--- INFORMATION GIVEN Enclosed Below ---
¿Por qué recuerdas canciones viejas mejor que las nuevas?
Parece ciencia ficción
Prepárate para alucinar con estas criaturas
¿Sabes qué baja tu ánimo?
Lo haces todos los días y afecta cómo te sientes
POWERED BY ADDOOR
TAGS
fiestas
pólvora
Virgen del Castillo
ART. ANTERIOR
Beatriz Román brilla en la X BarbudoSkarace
--- End of Enclosed INFORMATION GIVEN ---
-- PROBLEM DETAILS --
An exact retyping of every line in the records is needed.

-- TASK RESULT --
¿Por qué recuerdas canciones viejas mejor que las nuevas?
Parece ciencia ficción
Prepárate para alucinar con estas criaturas
¿Sabes qué baja tu ánimo?
Lo haces todos los días y afecta cómo te sientes
POWERED BY ADDOOR
TAGS
fiestas
pólvora
Virgen del Castillo
ART. ANTERIOR
Beatriz Román brilla en la X BarbudoSkarace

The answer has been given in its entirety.